第87話 アニメじゃない!

とある有名武将についての話題をテレスが切り出してきたのには訳があります。

その武将の名前はかつて第一次言論大戦でデンゲル人が抹殺しようとした歴史的英雄でした。


言論大戦から数十年たち、その武将の名前はデンゲルでもひだまりの民の間でも忘れ去られようとしていましたが、インテリのテレスは知っていました。

「この名前が出たらことは穏やかにはいかない可能性がある」


彼のニュアンスはやめてほしいという感じでした。

ヒキコモリーヌとコウメイはそれぞれとある有名武将について調べました。

その武将は今から500年前にデンゲル人と戦い、歴史的勝利をおさめた英雄であり、ひだまりの南端で勢力を誇った偉大な人物でした。


コウメイはこれだ!と考えました。「この人物を宣伝し、対デンゲル人に対する旗頭にしよう」。


ヒキコモリーヌも賛同しました。
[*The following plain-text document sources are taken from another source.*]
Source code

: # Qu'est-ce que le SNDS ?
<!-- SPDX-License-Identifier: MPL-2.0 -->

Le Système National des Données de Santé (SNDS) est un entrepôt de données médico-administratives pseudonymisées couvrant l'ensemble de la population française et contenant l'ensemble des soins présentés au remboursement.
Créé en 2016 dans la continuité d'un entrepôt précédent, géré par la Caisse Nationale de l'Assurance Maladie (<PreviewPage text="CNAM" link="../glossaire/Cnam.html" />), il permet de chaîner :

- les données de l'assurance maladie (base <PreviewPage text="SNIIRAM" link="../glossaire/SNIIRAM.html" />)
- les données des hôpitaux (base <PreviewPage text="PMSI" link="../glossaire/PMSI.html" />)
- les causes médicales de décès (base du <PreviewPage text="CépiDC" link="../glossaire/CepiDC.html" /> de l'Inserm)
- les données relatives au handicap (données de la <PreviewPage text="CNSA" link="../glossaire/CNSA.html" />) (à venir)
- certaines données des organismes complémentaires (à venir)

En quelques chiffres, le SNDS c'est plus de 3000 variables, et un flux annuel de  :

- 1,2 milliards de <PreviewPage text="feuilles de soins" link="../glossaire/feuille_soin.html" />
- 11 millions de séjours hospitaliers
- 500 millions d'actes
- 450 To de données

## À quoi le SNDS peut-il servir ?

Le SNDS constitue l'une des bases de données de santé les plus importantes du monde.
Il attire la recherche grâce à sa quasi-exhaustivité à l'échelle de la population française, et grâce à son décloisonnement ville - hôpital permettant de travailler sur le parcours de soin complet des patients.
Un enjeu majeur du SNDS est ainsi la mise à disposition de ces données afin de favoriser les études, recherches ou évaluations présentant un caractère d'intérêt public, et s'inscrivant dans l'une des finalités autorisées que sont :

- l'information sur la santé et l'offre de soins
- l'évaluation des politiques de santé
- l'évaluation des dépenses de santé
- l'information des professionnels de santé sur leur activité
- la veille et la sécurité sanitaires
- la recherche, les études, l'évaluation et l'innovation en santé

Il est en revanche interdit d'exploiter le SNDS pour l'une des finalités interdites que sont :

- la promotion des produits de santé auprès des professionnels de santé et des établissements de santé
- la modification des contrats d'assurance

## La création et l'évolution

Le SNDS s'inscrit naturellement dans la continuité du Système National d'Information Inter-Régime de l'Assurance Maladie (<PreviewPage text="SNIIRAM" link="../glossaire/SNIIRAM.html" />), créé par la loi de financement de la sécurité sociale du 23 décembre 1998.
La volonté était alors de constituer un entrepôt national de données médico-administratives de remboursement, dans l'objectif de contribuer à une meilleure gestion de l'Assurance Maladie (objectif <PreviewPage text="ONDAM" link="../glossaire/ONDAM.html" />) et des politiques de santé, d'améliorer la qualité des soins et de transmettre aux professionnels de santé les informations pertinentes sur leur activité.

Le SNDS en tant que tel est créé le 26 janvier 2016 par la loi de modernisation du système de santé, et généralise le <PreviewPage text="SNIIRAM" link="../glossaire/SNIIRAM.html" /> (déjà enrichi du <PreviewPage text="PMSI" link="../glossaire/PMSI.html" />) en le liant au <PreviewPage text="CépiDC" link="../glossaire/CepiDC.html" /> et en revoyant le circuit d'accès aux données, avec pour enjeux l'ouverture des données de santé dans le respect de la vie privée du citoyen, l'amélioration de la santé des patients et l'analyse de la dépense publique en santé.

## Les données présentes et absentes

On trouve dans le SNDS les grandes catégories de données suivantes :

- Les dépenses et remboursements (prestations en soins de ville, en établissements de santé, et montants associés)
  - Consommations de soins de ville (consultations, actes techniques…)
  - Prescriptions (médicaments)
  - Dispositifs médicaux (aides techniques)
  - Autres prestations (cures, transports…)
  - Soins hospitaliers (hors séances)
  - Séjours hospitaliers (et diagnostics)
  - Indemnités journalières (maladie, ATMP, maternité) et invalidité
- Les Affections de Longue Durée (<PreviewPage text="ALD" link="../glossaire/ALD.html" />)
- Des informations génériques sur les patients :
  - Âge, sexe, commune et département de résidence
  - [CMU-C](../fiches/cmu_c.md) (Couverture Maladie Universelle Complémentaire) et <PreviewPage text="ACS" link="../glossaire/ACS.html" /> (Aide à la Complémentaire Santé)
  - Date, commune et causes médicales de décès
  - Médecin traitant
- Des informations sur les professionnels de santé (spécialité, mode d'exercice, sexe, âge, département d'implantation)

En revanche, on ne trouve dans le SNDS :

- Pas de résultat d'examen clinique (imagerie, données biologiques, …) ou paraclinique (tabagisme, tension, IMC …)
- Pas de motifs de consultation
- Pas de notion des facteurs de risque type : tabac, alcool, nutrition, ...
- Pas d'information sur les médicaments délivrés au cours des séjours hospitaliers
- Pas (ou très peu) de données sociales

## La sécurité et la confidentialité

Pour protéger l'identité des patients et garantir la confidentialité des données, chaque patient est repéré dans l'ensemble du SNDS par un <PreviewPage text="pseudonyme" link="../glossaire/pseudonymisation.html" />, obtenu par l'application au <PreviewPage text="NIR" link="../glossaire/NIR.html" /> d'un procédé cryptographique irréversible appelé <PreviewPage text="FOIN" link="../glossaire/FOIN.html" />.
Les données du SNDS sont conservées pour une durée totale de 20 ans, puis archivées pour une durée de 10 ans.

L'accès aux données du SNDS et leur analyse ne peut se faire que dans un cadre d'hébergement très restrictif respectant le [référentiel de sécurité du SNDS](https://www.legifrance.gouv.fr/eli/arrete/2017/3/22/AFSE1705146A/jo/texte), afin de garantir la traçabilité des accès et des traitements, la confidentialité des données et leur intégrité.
「デンゲル人に対して言論が封鎖されている以上誰かを旗頭にする方法が有効よ、ただ今の人物ではいずれデンゲルにつぶされてしまうけど、歴史上の人物ならそうはいかないものね」


テレスはこう言いました。「アニメで世論を喚起するなんて聞いたことがない、そんな方法でうまくいくだろうか」


コウメイとヒキコモリーヌは口々にいいました。「アニメじゃない!本当のひだまりの歴史だ」

こうして、テレスが押し切られる形でとある武将のアニメ化を応援する力強い味方が生まれたのでした。